Liquidação das despesas judiciais: os limites do juiz segundo a Decisão n.º 28749 de 30/10/2025

A determinação das despesas judiciais representa, desde sempre, um terreno de delicado equilíbrio no processo civil italiano. O legislador, através da adoção de parâmetros ministeriais periódicos, procurou garantir uma liquidação justa, previsível e digna para os serviços prestados pelos advogados. Contudo, não são raros os casos em que os juízes de mérito se afastam de tais parâmetros, obrigando a Suprema Corte de Cassação a intervir para restabelecer a ordem normativa. É precisamente este o cerne da Decisão n.º 28749 de 30/10/2025, que aborda o litígio entre L., assistido pelo advogado G. D. G., e I., assistida pelo advogado C. P., cassando com reenvio a decisão do Tribunal de Roma.

O princípio da intransponibilidade dos mínimos tarifários

O pronunciamento da Suprema Corte, presidido por F. G. e com o conselheiro relator D. C., debruça-se sobre um princípio basilar da liquidação das despesas processuais: a limitação do poder discricionário do juiz. Quando se aplicam os parâmetros ministeriais para a liquidação dos honorários profissionais, o magistrado goza de uma certa margem de apreciação para adequar os honorários à complexidade da causa, mas este poder não é absoluto. A decisão reitera com firmeza que existem limiares mínimos intransponíveis, introduzidos para salvaguardar o decoro e a adequação da remuneração do profissional.

A tese da Cassação e o seu significado prático

Para compreender plenamente o alcance desta decisão, é fundamental analisar a tese oficial expressa pelos juízes de legitimidade:

Em matéria de despesas judiciais, na ausência de convenção diversa entre as partes, o juiz, caso a liquidação ocorra com base nos parâmetros do d.m. n.º 55 de 2014 (conforme alterado pelo d.m. n.º 37 de 2018), não pode descer abaixo de 50% dos respetivos valores médios, não estando obrigado, aliás, a fornecer qualquer fundamentação específica caso respeite o referido limite.

A tese esclarece dois aspetos fundamentais para os operadores do direito. Em primeiro lugar, estabelece um limite intransponível: o juiz não pode reduzir os honorários abaixo de 50% em relação aos valores médios previstos pelas tabelas ministeriais. Em segundo lugar, simplifica o ónus de fundamentação do magistrado: se a liquidação se mantiver acima deste limiar de segurança, o juiz não tem a obrigação de explicar detalhadamente as razões da sua escolha quantitativa. Pelo contrário, qualquer descida abaixo dos 50% constitui uma violação de lei passível de censura em sede de legitimidade.

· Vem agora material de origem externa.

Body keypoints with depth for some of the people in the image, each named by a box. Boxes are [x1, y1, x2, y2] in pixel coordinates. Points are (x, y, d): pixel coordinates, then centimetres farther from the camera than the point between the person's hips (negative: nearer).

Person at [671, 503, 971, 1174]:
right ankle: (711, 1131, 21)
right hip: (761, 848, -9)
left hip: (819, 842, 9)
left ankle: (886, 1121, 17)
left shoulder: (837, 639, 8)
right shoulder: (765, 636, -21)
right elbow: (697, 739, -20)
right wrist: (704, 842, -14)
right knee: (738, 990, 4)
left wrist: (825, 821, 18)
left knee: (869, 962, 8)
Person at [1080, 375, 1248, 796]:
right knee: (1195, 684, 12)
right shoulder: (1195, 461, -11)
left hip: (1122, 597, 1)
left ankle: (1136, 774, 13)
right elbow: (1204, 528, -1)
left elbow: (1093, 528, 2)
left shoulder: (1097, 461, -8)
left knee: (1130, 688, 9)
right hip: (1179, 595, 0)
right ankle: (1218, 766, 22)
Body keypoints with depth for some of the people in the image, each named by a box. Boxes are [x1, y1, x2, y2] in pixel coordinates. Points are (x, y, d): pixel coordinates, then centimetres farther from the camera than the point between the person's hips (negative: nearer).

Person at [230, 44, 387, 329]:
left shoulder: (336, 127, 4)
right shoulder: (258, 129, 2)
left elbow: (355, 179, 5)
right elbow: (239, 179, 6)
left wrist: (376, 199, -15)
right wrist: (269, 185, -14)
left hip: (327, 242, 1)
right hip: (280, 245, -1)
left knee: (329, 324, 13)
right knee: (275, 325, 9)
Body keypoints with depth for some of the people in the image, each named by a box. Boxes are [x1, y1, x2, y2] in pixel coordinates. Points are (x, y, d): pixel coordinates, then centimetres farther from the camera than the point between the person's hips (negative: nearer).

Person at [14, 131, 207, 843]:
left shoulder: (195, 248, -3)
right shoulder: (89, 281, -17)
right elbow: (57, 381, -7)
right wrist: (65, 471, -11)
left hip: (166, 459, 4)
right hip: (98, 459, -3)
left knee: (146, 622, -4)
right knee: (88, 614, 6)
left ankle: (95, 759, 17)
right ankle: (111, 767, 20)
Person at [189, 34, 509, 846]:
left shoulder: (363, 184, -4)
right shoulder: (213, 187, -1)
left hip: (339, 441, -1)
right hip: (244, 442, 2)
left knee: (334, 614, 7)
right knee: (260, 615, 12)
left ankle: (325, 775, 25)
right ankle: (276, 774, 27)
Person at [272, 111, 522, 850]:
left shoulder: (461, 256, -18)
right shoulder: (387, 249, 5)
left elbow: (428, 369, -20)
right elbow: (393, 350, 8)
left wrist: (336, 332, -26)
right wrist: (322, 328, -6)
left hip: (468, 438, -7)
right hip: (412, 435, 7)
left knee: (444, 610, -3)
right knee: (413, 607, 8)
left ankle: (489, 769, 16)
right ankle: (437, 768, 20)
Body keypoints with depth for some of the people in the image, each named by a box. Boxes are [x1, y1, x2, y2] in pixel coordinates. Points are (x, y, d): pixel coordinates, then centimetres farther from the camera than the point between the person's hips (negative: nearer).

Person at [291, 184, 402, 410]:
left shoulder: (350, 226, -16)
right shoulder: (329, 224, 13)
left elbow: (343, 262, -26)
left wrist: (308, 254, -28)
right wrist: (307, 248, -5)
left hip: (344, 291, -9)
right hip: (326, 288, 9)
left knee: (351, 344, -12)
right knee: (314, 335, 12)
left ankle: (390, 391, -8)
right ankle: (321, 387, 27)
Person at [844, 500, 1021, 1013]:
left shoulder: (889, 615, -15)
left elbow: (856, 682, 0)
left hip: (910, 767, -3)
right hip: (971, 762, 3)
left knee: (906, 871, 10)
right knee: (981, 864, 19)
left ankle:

O quadro normativo de referência

A decisão da Cassação apoia-se em sólidas bases normativas e insere-se num sulco jurisprudencial já consolidado. Os pontos de referência essenciais desta disciplina incluem:

  • Decreto Ministerial n.º 55 de 2014: o regulamento que estabelece a determinação dos parâmetros para a liquidação dos honorários da profissão forense.
  • Decreto Ministerial n.º 37 de 2018: a atualização que alterou os limiares de redução e os critérios de aplicação dos parâmetros.
  • Artigo 91 do Código de Processo Civil: a norma basilar que disciplina o princípio da sucumbência e a condenação ao reembolso das despesas processuais.

Este dispositivo normativo garante que a discricionariedade do juiz não se traduza em arbítrio, protegendo tanto o direito do profissional a receber uma remuneração justa, como o direito da parte vitoriosa a não ver frustrada a sua vitória devido a uma liquidação excessivamente penalizadora das despesas judiciais suportadas.

Conclusões: uma proteção para toda a categoria forense

Em conclusão, a Decisão n.º 28749 de 30/10/2025 apresenta-se como um importante baluarte em defesa da dignidade profissional dos advogados. Ao impor o limite intransponível de 50% dos valores médios e ao vincular a obrigação de fundamentação à superação desse limiar, a Cassação assegura uma maior uniformidade e previsibilidade das decisões judiciais em toda a Itália. Para os cidadãos e as empresas, isto traduz-se numa maior segurança jurídica e na garantia de que o custo da assistência jurídica, em caso de vitória em juízo, seja equitativamente ressarcido.